La actividad petrolera, según lo estipulado por el PNUD, podría experimentar un crecimiento del 11,5%, alcanzando una producción de hasta 1.211.000 barriles por día. Esto implica un aumento del 12% en comparación con el promedio de 1.081.000 barriles del año anterior. En paralelo, se estima que el Producto Interno Bruto (PIB) no petrolero crecerá en un 6,9%. Este contexto de crecimiento, sin embargo, se presenta con la sombra de una inflación que sigue siendo uno de los principales desafíos para la economía venezolana, consolidando su posición como un riesgo macroeconómico persistente.

El informe del PNUD subraya que el nuevo escenario económico está marcado por cambios estructurales en las condiciones institucionales y regulatorias. La captura de Maduro ha llevado al gobierno actual, liderado por la presidenta encargada Delcy Rodríguez, a acercarse a Estados Unidos, país con el que se han reanudado relaciones después de siete años de tensiones. Este acercamiento ha facilitado una asociación energética a largo plazo y ha llevado a Washington a suavizar algunas de las sanciones que limitaban las exportaciones de petróleo y oro, así como el acceso al sistema financiero público de Venezuela.
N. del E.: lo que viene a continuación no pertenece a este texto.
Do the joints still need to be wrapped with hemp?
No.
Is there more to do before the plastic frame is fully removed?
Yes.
La flexibilización de las restricciones comerciales ha permitido que la nación reanude la comercialización de su crudo, mejorando el acceso a insumos esenciales para su producción. El PNUD también destaca que ha habido una reestructuración profunda en la industria petrolera, impulsada tanto por cambios en la regulación como por la entrada de nuevos actores en el mercado. Se argumenta que la reforma de la Ley de Hidrocarburos, aprobada en enero por el Parlamento, ha creado condiciones más favorables para la inversión tanto nacional como extranjera, permitiendo una mayor participación de empresas internacionales y ofreciendo mayor flexibilidad operativa.
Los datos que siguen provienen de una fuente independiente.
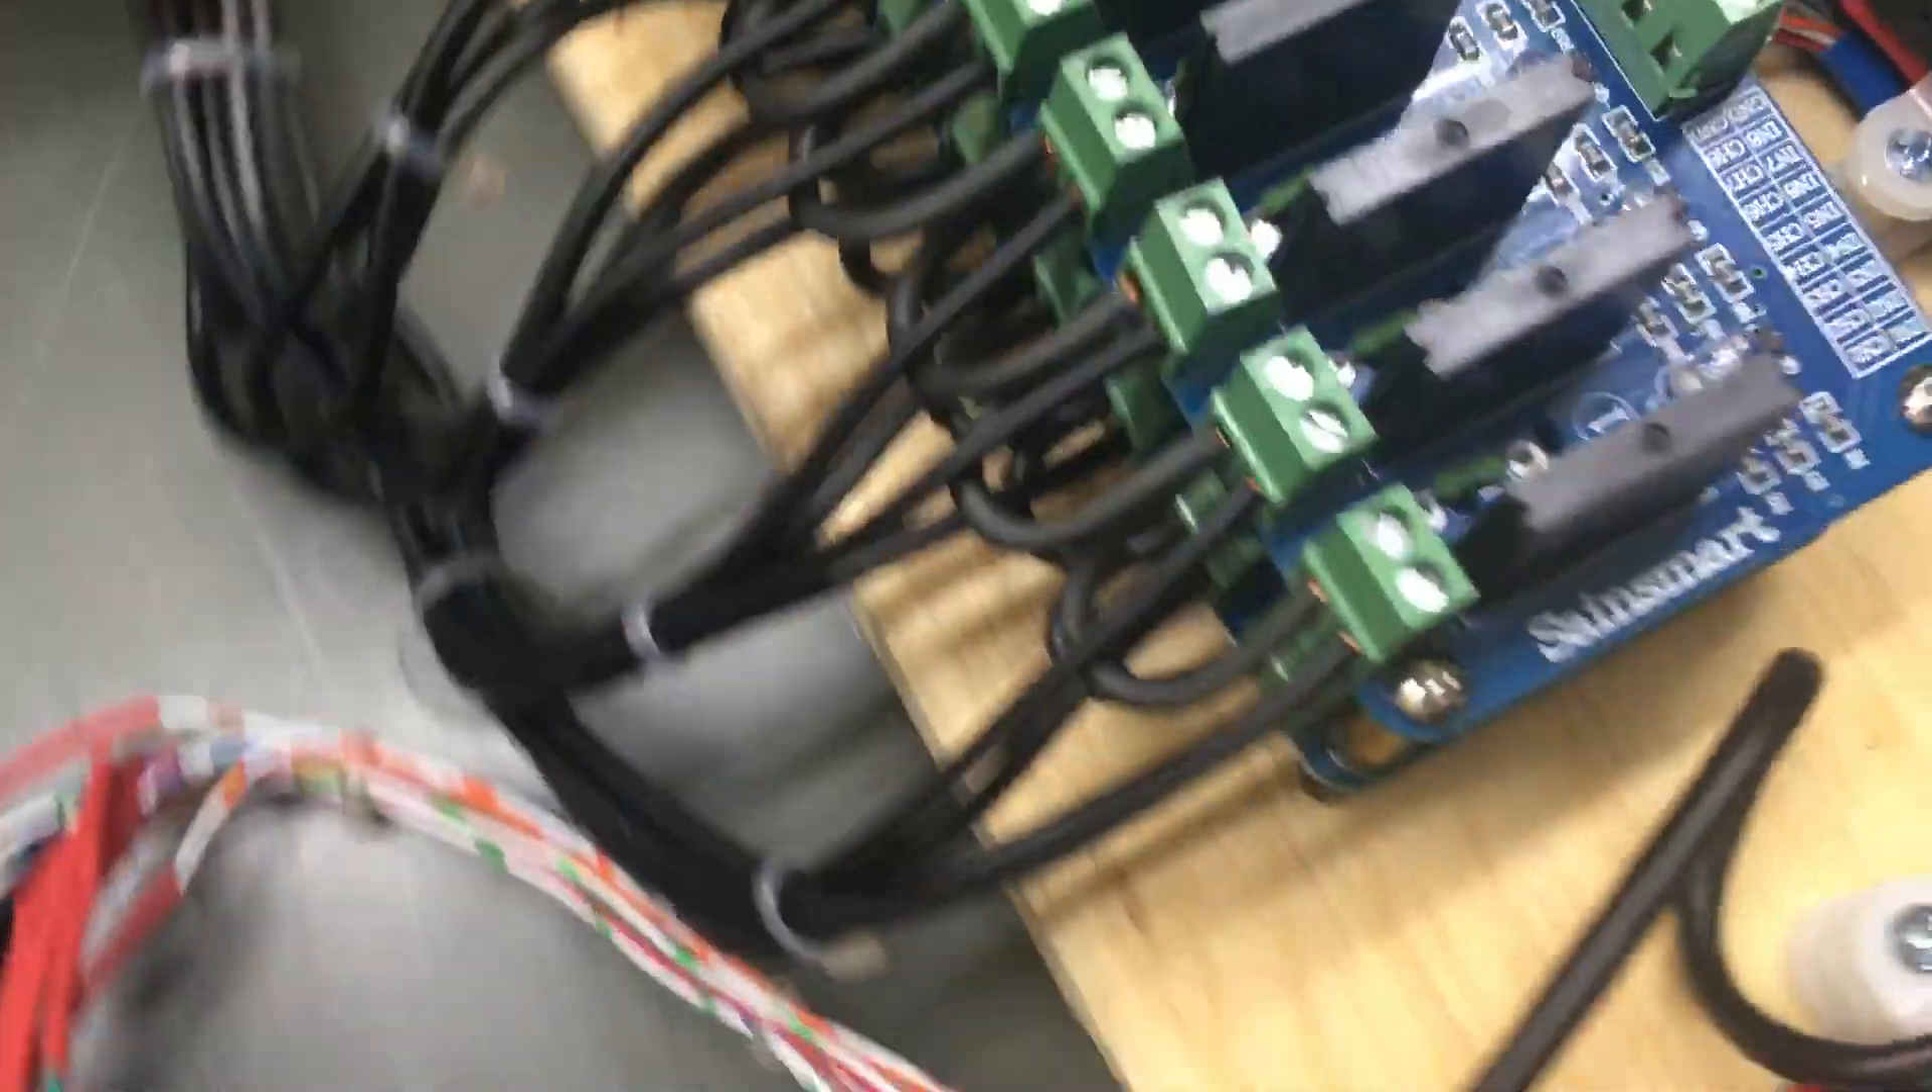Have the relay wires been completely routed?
Yes.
No obstante, el PNUD advierte sobre los condicionantes que este nuevo marco introduce en la gestión macroeconómica del país. Los ingresos por exportaciones ahora son gestionados a través de mecanismos que cuentan con supervisión internacional, lo que puede restringir la disponibilidad inmediata de divisas y limitar las posibilidades de expansión del gasto público en el corto plazo. Esta situación genera un escenario complejo donde la economía venezolana, a pesar de su aparente crecimiento, debe lidiar con restricciones que pueden afectar su estabilidad y desarrollo a largo plazo.
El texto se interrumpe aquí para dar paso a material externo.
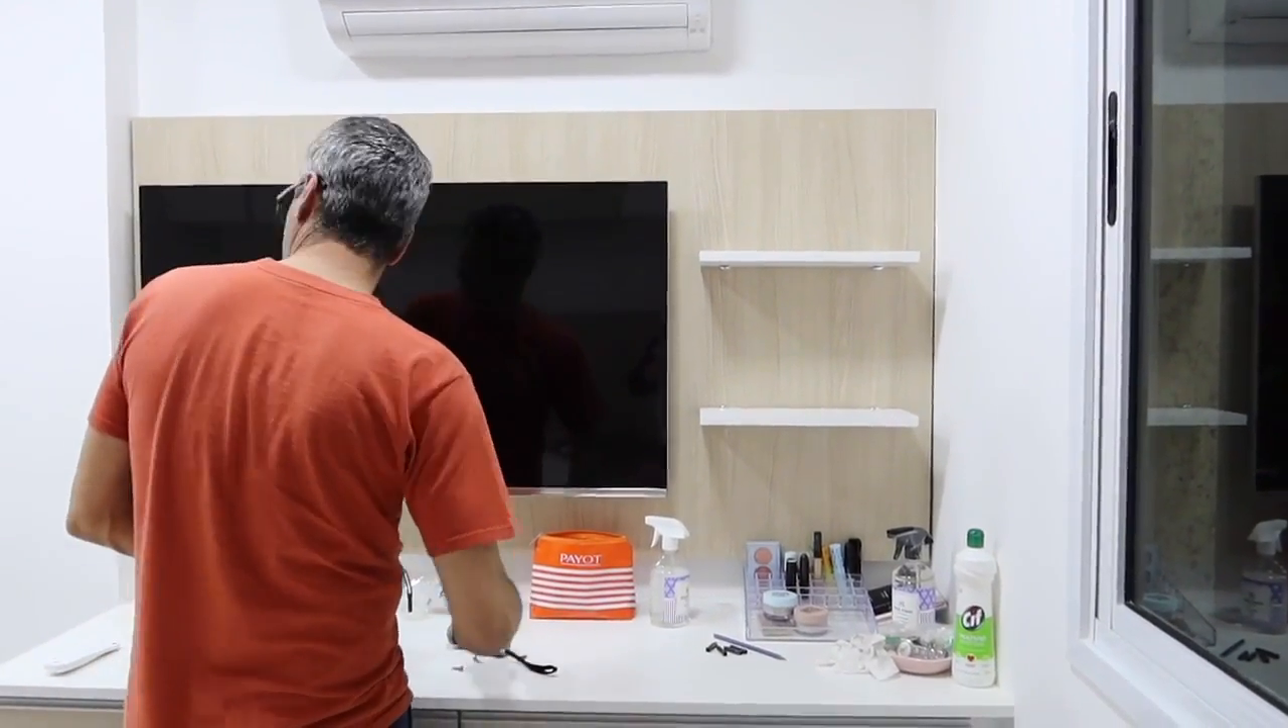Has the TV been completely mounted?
Yes.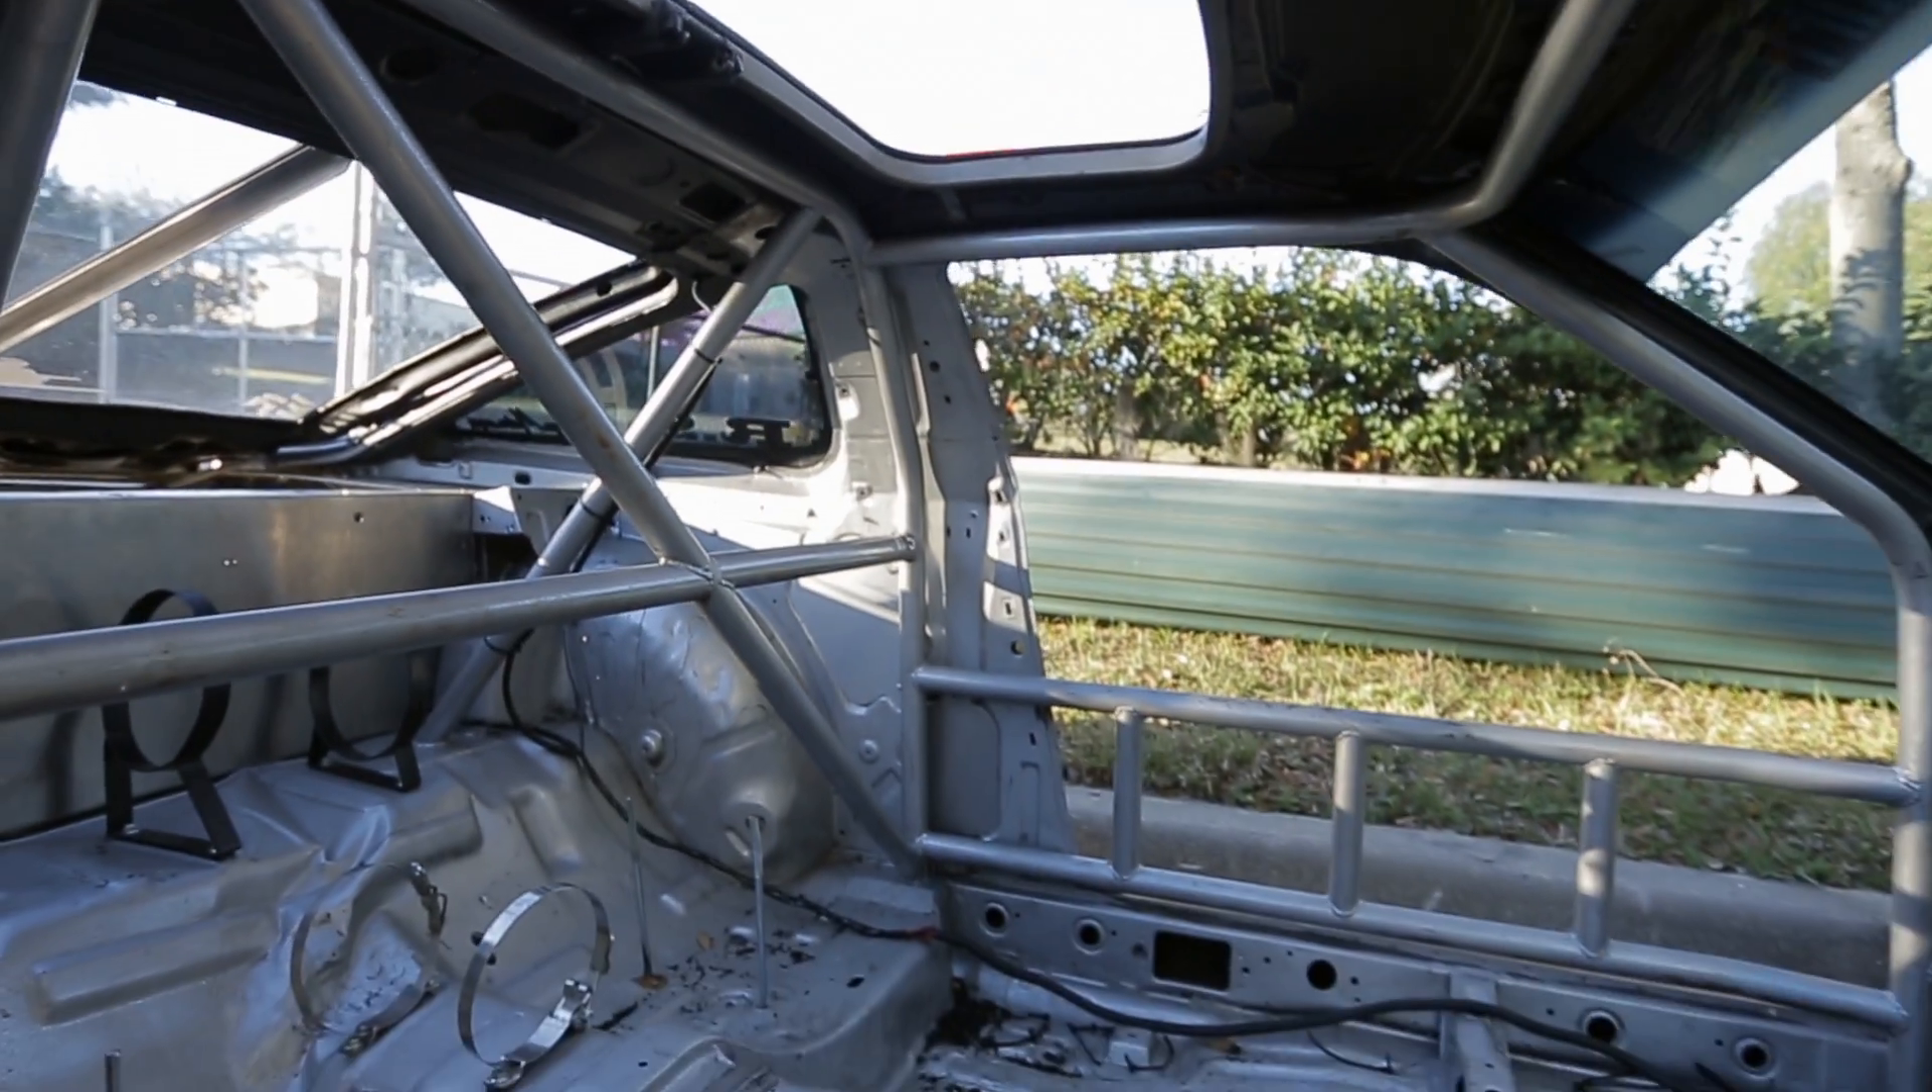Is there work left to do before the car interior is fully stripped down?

Finalmente, el PNUD destaca que la economía venezolana cerró el año 2025 con un crecimiento notable, aunque este se vio acompañado por una aceleración inflacionaria que alcanzó el 475,3% anual. Este aumento en la inflación se considera uno de los principales riesgos que enfrenta el país, lo que pone de manifiesto la fragilidad de su economía en medio de los cambios recientes. Así, las proyecciones del PNUD ofrecen una mirada esperanzadora hacia un futuro de crecimiento, pero también resaltan las serias dificultades que Venezuela debe superar para lograr una estabilidad económica sostenible.